**Text excerpt**
◆ ◆ ◆ ◆ ◆ ◆ ◆
Let's create a diverse training corpus and build n-gram models of different orders.

In [None]:
# Create comprehensive training data
training_corpus = {
    "scientific": [
        "quantum computing leverages quantum mechanics for computation",
        "neural networks learn hierarchical representations from data",
        "machine learning algorithms optimize objective functions",
        "deep learning models require substantial computational resources",
        "artificial intelligence systems exhibit intelligent behavior",
    ],
    "literary": [
        "the quick brown fox jumps over the lazy dog",
        "in the garden roses bloom under moonlight",
        "ancient wisdom speaks through forgotten manuscripts",
        "the river flows gently through the valley",
        "stars illuminate the darkness of night",
    ],
    "technical": [
        "the server processes requests using multiple threads",
        "database queries optimize through indexed columns",
        "api endpoints handle authentication and authorization",
        "cloud infrastructure scales automatically under load",
        "microservices communicate through message queues",
    ]
}

# Flatten corpus
all_texts = []
for category, texts in training_corpus.items():
    all_texts.extend(texts)
    print(f"📖 {category.capitalize()}: {len(texts)} documents")

print(f"\n📊 Total training documents: {len(all_texts)}")

In [None]:
# Train n-gram models with different orders
def train_ngram_models(texts, orders=[2, 3, 4]):
    """Train n-gram models of different orders."""
◆ ◆ ◆ ◆ ◆ ◆ ◆
**What you need to do**
Resume the n-gram training notebook above from the point where it stops.

**Data supplied**
◆ ◆ ◆ ◆ ◆ ◆ ◆
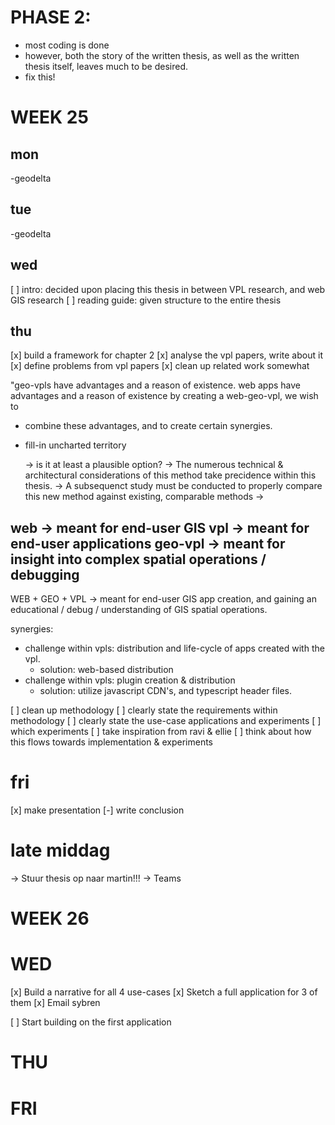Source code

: # PHASE 2: 
- most coding is done
- however, both the story of the written thesis, as well as the written thesis itself, leaves much to be desired. 
- fix this!



# WEEK 25

## mon
-geodelta

## tue
-geodelta

## wed
[ ] intro: decided upon placing this thesis in between VPL research, and web GIS research
[ ] reading guide: given structure to the entire thesis 

## thu
[x] build a framework for chapter 2
[x] analyse the vpl papers, write about it
[x] define problems from vpl papers
[x] clean up related work somewhat

"geo-vpls have advantages and a reason of existence. web apps have advantages and a reason of existence
by creating a web-geo-vpl, we wish to
- combine these advantages, and to create certain synergies.
- fill-in uncharted territory

  -> is it at least a plausible option?
  -> The numerous technical & architectural considerations of this method take precidence within this thesis. 
-> A subsequenct study must be conducted to properly compare this new method against existing, comparable methods
  -> 

web -> meant for end-user GIS 
vpl -> meant for end-user applications
geo-vpl -> meant for insight into complex spatial operations / debugging
------------------------------
WEB + GEO + VPL -> meant for end-user GIS app creation, and gaining an educational / debug / understanding of GIS spatial operations.  


synergies: 
- challenge within vpls: distribution and life-cycle of apps created with the vpl. 
  - solution: web-based distribution
- challenge within vpls: plugin creation & distribution
  - solution: utilize javascript CDN's, and typescript header files. 


[ ] clean up methodology
[ ] clearly state the requirements within methodology
[ ] clearly state the use-case applications and experiments 
  [ ] which experiments
[ ] take inspiration from ravi & ellie
[ ] think about how this flows towards implementation & experiments


# fri
[x] make presentation
[-] write conclusion 

# late middag 
-> Stuur thesis op naar martin!!! 
-> Teams




# WEEK 26

# WED
[x] Build a narrative for all 4 use-cases
   [x] Sketch a full application for 3 of them
[x] Email sybren

[ ] Start building on the first application

# THU

# FRI
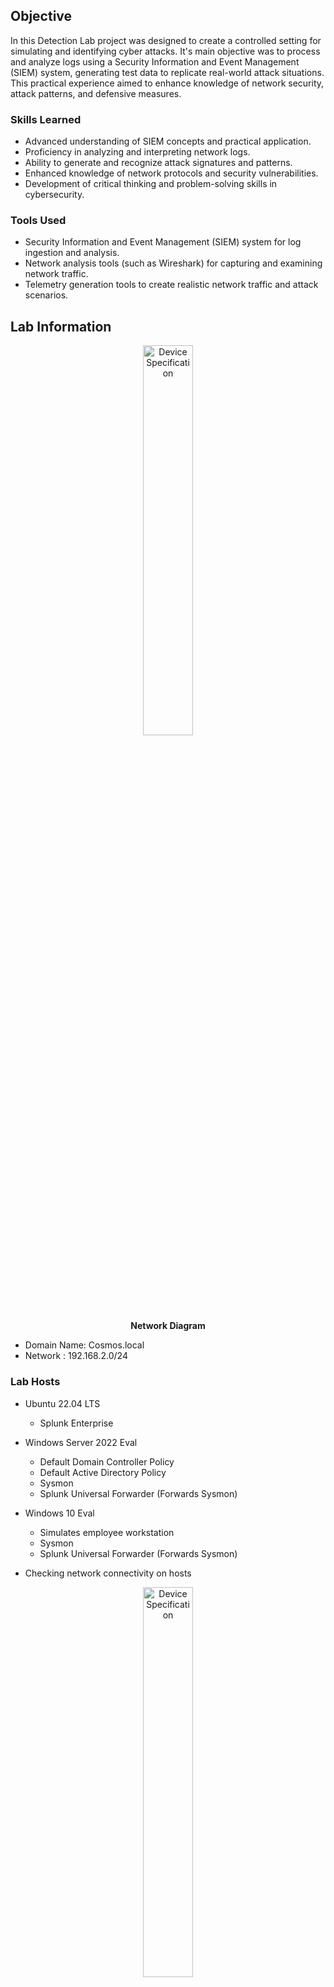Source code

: ## Objective

In this Detection Lab project was designed to create a controlled setting for simulating and identifying cyber attacks. It's main objective was to process and analyze logs using a Security Information and Event Management (SIEM) system, generating test data to replicate real-world attack situations. This practical experience aimed to enhance knowledge of network security, attack patterns, and defensive measures.

### Skills Learned

- Advanced understanding of SIEM concepts and practical application.
- Proficiency in analyzing and interpreting network logs.
- Ability to generate and recognize attack signatures and patterns.
- Enhanced knowledge of network protocols and security vulnerabilities.
- Development of critical thinking and problem-solving skills in cybersecurity.

### Tools Used

- Security Information and Event Management (SIEM) system for log ingestion and analysis.
- Network analysis tools (such as Wireshark) for capturing and examining network traffic.
- Telemetry generation tools to create realistic network traffic and attack scenarios.

## Lab Information

<p align="center">
<img src="https://imgur.com/VUDviOE.png" height="40%" width="40%" alt="Device Specification"/>
<br/>
<b>Network Diagram</b>
<br/>

- Domain Name: Cosmos.local
- Network : 192.168.2.0/24
 
### Lab Hosts

- Ubuntu 22.04 LTS
  - Splunk Enterprise
- Windows Server 2022 Eval
  - Default Domain Controller Policy
  - Default Active Directory Policy
  - Sysmon 
  - Splunk Universal Forwarder (Forwards Sysmon)
- Windows 10 Eval
  - Simulates employee workstation
  - Sysmon  
  - Splunk Universal Forwarder (Forwards Sysmon)  

- Checking network connectivity on hosts
<p align="center">
<img src="https://imgur.com/HDXm454.png" height="40%" width="40%" alt="Device Specification"/>
<br/>
<b>Splunk Server IP Address and status is running</b>
<br/>

<p align="center">
<img src="https://imgur.com/dojFuld.png" height="40%" width="40%" alt="Device Specification"/>
<br/>
<b>Splunk Server reachability</b>
<br/>

<p align="center">
<img src="https://imgur.com/GPotYqu.png" height="40%" width="40%" alt="Device Specification"/>
<br/>
<b>Windows Active Directory IP Address</b>
<br/>

<p align="center">
<img src="https://imgur.com/dyB5kNl.png" height="40%" width="40%" alt="Device Specification"/>
<br/>
<b>Windows Active Directory reachability</b>
<br/>

<p align="center">
<img src="https://imgur.com/XsJS2FY.png" height="40%" width="40%" alt="Device Specification"/>
<br/>
<b>Windows workstation's IP Address and reachability</b>
<br/>

- Generate traffic
<p align="center">
<img src="https://imgur.com/66kVQSi.png" height="40%" width="40%" alt="Device Specification"/>
<br/>
<b>Attacker's machine in a failed RDP login attempt</b>
<br/>

<p align="center">
<img src="https://imgur.com/sdEiePr.png" height="40%" width="40%" alt="Device Specification"/>
<br/>
<b>Attacker's machine in a successful RDP login attempt</b>
<br/>

<p align="center">
<img src="https://imgur.com/O5zdAEo.png" height="40%" width="40%" alt="Device Specification"/>
<br/>
<b>Windows workstation simulating the Atomic Red Team technique id T1136.001. Which map back to MITRE ATT&CK framework, Persistenc>Create Local Account.</b>
<br/>

<p align="center">
<img src="https://imgur.com/hC7yL2e.png" height="40%" width="40%" alt="Device Specification"/>
<br/>
<b>Windows workstation simulating the Atomic Red Team technique id T1059.001. Which map back to MITRE ATT&CK framework, Execution>Command and Scripting Interpreter>Powershell.</b>
<br/>

- SIEM's log ingestion and analysis
<p align="center">
<img src="https://imgur.com/yJS9mWp.png" height="40%" width="40%" alt="Device Specification"/>
<br/>
<b>Splunk Event Code 4625 - Failed RDP login attempt</b>
<br/>

<p align="center">
<img src="https://imgur.com/e9gRIKb.png" height="40%" width="40%" alt="Device Specification"/>
<br/>
<img src="https://imgur.com/Z0jkymB.png" height="40%" width="40%" alt="Device Specification"/>
<br/>
<b>Splunk Event Code 4624 - Successful RDP login attempt</b>
<br/>

<p align="center">
<img src="https://imgur.com/kJGXoj4.png" height="40%" width="40%" alt="Device Specification"/>
<br/>
<img src="https://imgur.com/qH6dgTv.png" height="40%" width="40%" alt="Device Specification"/>
<br/>
<b>Splunk on T1136.001, which a local account created and modified</b>
<br/>

- Wireshark's network capture
<p align="center">
<img src="https://imgur.com/40okXRH.png" height="40%" width="40%" alt="Device Specification"/>
<br/>
<b>Imported the captured pcap file to Wireshark</b>
<br/>

<p align="center">
<img src="https://imgur.com/boxgZA0.png" height="40%" width="40%" alt="Device Specification"/>
<br/>
<b>Analyze connectivity Duration between Client & Host. Noticed the duration tab, it takes 0.2 seconds on each succeeding attempts, which a clear indication of a brute force activity.</b>
<br/>



## Outcome
- Talk about what you achieved, attach screenshots.

- Windows Server 2022 Eval
  - Installed, configured and promoted as Domain Controller
  - Created domain user accounts
  - Installed and applied custom configuration to Splunk (inputs.conf) and Sysmon (sysmonconfig.xml)

- Windows 10 Pro Eval
  - Installed and applied custom configuration to Splunk(inputs.conf) and Sysmon (sysmonconfig.xml)
  - Joined the Domain
  - Domain user account logged-in
  - Install and setup Atomic Red Team
   - Performed Invoke-AtomicTest based on MITRE ATT&CK framework; 
     - Persistence > Create account (T1136.001)
     - Command and scripting interpreter > PowerShell (T1059.001)

- Attack Machine
  - Using Kali Linux, performed brute force attack using crowbar

- Follow Company's Acceptable Use Policy.
- Disable services that are not needed, in this case the Remote Desktop feature.
- Use long and complex password for Remote Desktop if it is required in the environment.
- Implement Zero Trust architecture. Endpoints are verified each time when connecting to services and resources on the network.

## Acknowledgements
- [Splunk](https://www.splunk.com)
- [Sysmon](https://learn.microsoft.com/en-us/sysinternals/downloads/sysmon)
- Splunk Inputs.conf inspired from [MyDFIR](https://github.com/MyDFIR/Active-Directory-Project)
- Sysmon config from [Olaf Hartong](https://github.com/olafhartong/sysmon-modular)
  
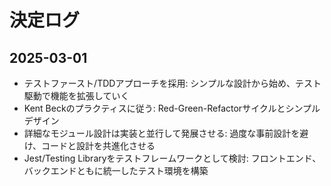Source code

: # 決定ログ

## 2025-03-01
- テストファースト/TDDアプローチを採用: シンプルな設計から始め、テスト駆動で機能を拡張していく
- Kent Beckのプラクティスに従う: Red-Green-Refactorサイクルとシンプルデザイン
- 詳細なモジュール設計は実装と並行して発展させる: 過度な事前設計を避け、コードと設計を共進化させる
- Jest/Testing Libraryをテストフレームワークとして検討: フロントエンド、バックエンドともに統一したテスト環境を構築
◆ ◆ ◆ ◆ ◆ ◆ ◆
**Answer box**
    models = {}
    stats = {}
    
    for n in orders:
        print(f"\n🔧 Training {n}-gram model...")
        model = NGramModel(n=n)
        
        # Train on all texts
        total_ngrams = 0
        for text in texts:
            tokens = text.lower().split()
            model.train(tokens)
            total_ngrams += max(0, len(tokens) - n + 1)
        
        models[n] = model
        stats[n] = {
            'unique_ngrams': len(model.counts),
            'total_ngrams': total_ngrams,
            'avg_frequency': total_ngrams / len(model.counts) if model.counts else 0
        }
        
        print(f"  ✅ Unique {n}-grams: {stats[n]['unique_ngrams']:,}")
        print(f"  ✅ Total {n}-grams: {stats[n]['total_ngrams']:,}")
        print(f"  ✅ Avg frequency: {stats[n]['avg_frequency']:.2f}")
    
    return models, stats

# Train models
ngram_models, ngram_stats = train_ngram_models(all_texts, [2, 3, 4, 5])

# Visualize statistics
fig, (ax1, ax2) = plt.subplots(1, 2, figsize=(12, 4))

# Unique n-grams
orders = list(ngram_stats.keys())
unique_counts = [ngram_stats[n]['unique_ngrams'] for n in orders]
ax1.bar(orders, unique_counts, color='skyblue', edgecolor='navy')
ax1.set_xlabel('N-gram Order')
ax1.set_ylabel('Unique N-grams')
ax1.set_title('Model Complexity')
ax1.grid(True, alpha=0.3)

# Average frequency
avg_freq = [ngram_stats[n]['avg_frequency'] for n in orders]
ax2.plot(orders, avg_freq, 'o-', color='coral', linewidth=2, markersize=8)
ax2.set_xlabel('N-gram Order')
ax2.set_ylabel('Average Frequency')
ax2.set_title('Data Sparsity')
ax2.grid(True, alpha=0.3)

plt.tight_layout()
plt.show()

## 🧪 Part 4: Basic Algebraic Operations - Hands-on Experiments

Now let's experiment with different algebraic operations and see how they affect predictions.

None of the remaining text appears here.